Quando e onde me despertei desse sonho que não sonhei?
Havia uma luz lá em cima, coisa de lua cheia - iluminando as ramadas dispersas sobre uma árvore. Desciam até o chão sem se quebrarem. Braços e abraços de cordéis se entrelaçavam em orgias de folhas azuis.
Eu, mera espectadora de tudo. De tudo que era visão.
Charlataria pensar que sabia, quando olhava e percebia, sem entender o que o mundo anunciava sobre a escuridão. Uma escuridão redonda, sombria e espalhafatosa - amando sua noite pelas frestas, enquanto a madrinha da festa, se embrulhava entre nuvens e imagens. Que imagem mais atraente, quando, em seresta, os grilos e sapos cantavam alegremente em seus vestidos de junco. O olhar de lua cheia, clareando as densas e povoadas claraboias que se abriam acima dos Thypha domingensis que atuavam as margens dos rios doces.
Uma dança frenética de seres alados, com suas finas e sofisticadas roupagem de gala, a desfilar para a lua, enquanto despejavam- se em desejos de se acasalar. Abaixo, depois do amor, serviam-se em banquetes para os peixinhos que também aproveitavam da festa de lua cheia. O mundo ali se manifestava entre os magníficos pontos de luz e sombra,
Havia aquela lambança, entre lágrimas e esperança, no linguajar da floresta, que destacava, orquídeas entre cascas, soltas e acabadas, de uma árvore qualquer. Na ribanceira, sem teto, a despencar em saudade, do que já ia morrendo - ante resquícios de vento, a uivar seu desalento. Até, que a lua fugia, ao sentir que era hora do sol despertar seus amores, Tudo ficava quietinho, a dormir suas dores, em uma cova qualquer.
Outra luz , já surgia, lá detrás de um morro, como se nascesse do pé de um gigante, o sol se levantava.
Tomava seu caminho, lambendo o azul do céu, numa paixão de raiar. As águas desciam a pé e em silêncio, saudosa e matreira, entre barrancos escorria. E os peixinhos, satisfeitos, pelo banquete da noite, em ziguezague se cumprimentavam. As corredeiras, em transe, a espumar pelas ventas, as pressas passavam, se jogando pelo precipício sonhado, até se regalarem do outro lado.

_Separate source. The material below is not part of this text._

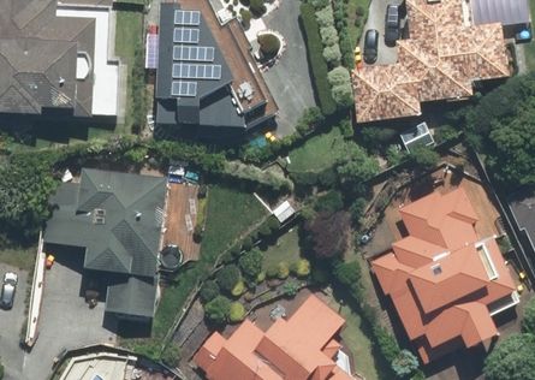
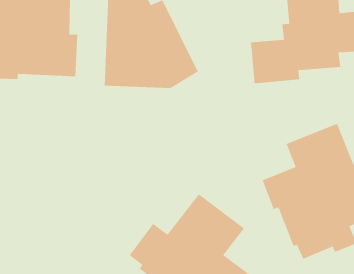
building: [44,170,172,315] -> none

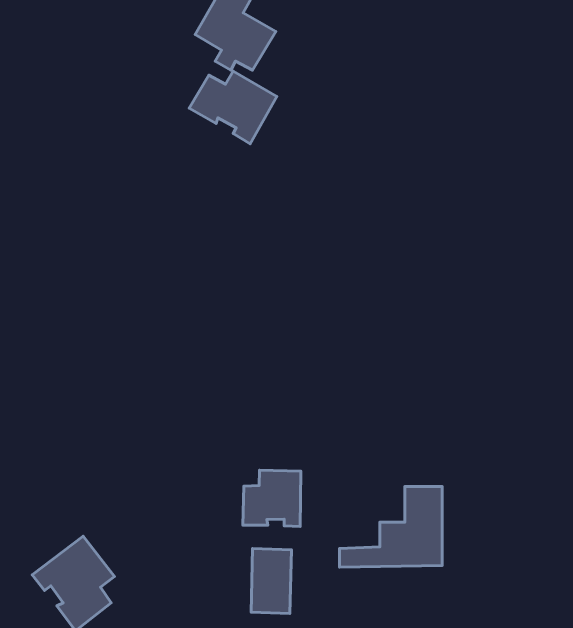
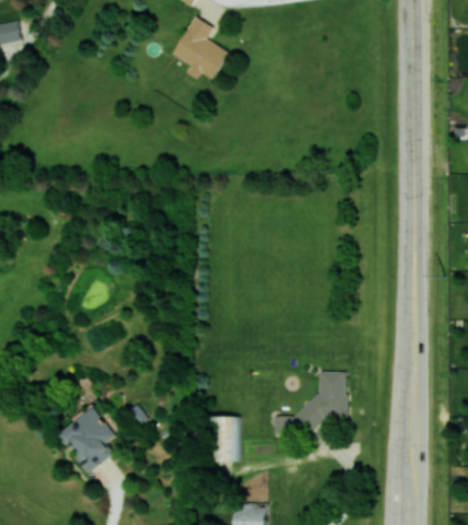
building: [189,71,277,144] -> none
building: [243,470,301,527] -> none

Assim, a vida ia surgindo, entre margens - as marcelas floridas, que de sol não se cansavam, doavam-se ao terreno, amarelando o derredor de prazer. Lá se vinham os tatus, com seus focinhos pontudos, duro como facão afiado, a esburacar suas casas. Eu, que nem fazia parte, fui crescendo em fé, ante aquele anfiteatro natural. Havia palco pras garças de um pé só, a sondar as águas, como se lhe pertencesse. Olhos grandes e parados, parecia uma estatua nascida das margens. Havia lugar na arquibancada para os ratos, que do banhado surgiam, a procurar por petiscos, que caia do banco de areia. O sol, transitando, como guardião da floresta, de olho em tudo que acontecia, nunca perdia uma parada, nem se escondia de nada.

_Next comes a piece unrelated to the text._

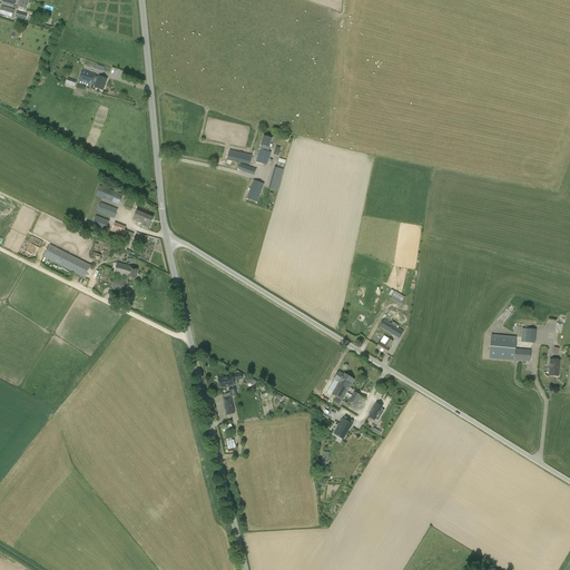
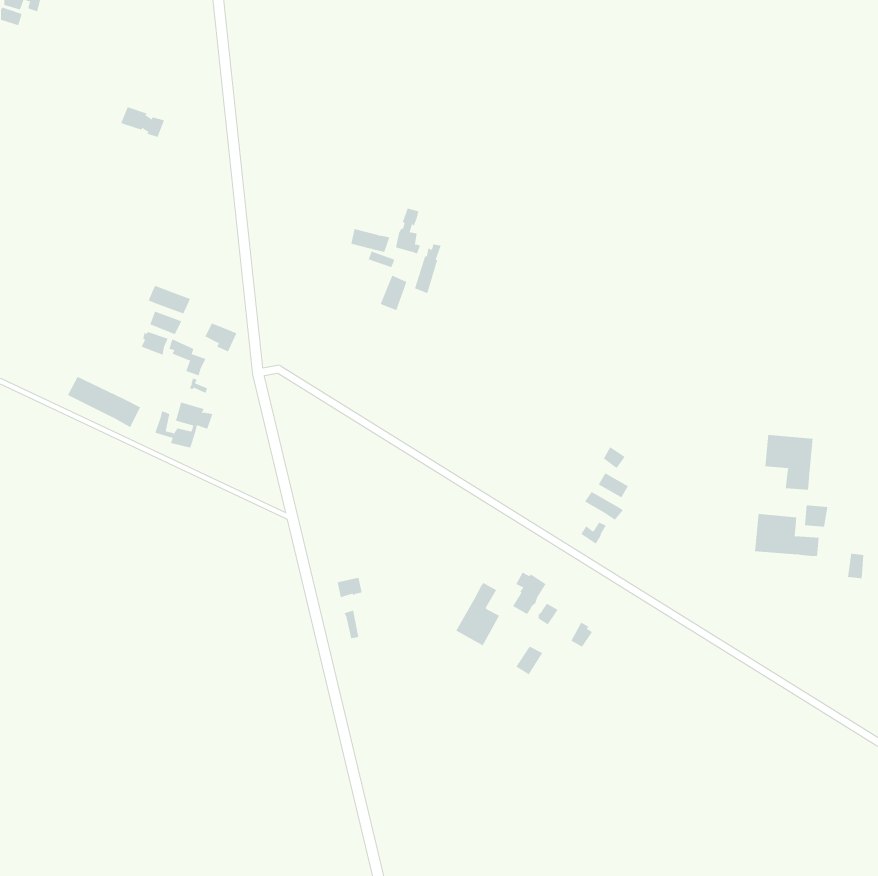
building: none -> [765,434,813,491]
building: none -> [456,582,500,646]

E o dia vingava e crescia depressa
Conforme crescia, o sol crescia com ele, e se davam - como o menino apaixonado oferece uma flor pra amada. Se acomodam um no outro, versando luzes e cores - inspirando amores, O pequeno caracol a levar sua casa nas costas, lambuzando a terra com sua saliva gosmenta. As hortênsias, casadas com duas cores, que as completam, ditosamente, com olhares de rosa e tons de azul celeste, oferecidos ao céus. A begônia, tão viçosa, pronta para casar, toda vestida de branco - como uma noiva á esperar pelo seu noivo na entrada da igreja. E o grilo, após uma noite de cantoria e orgia, descansava, sobre um colchão de bambu.
E a fé vai na frente, empurrando a esperança, do dia e da noite que nunca se cansa.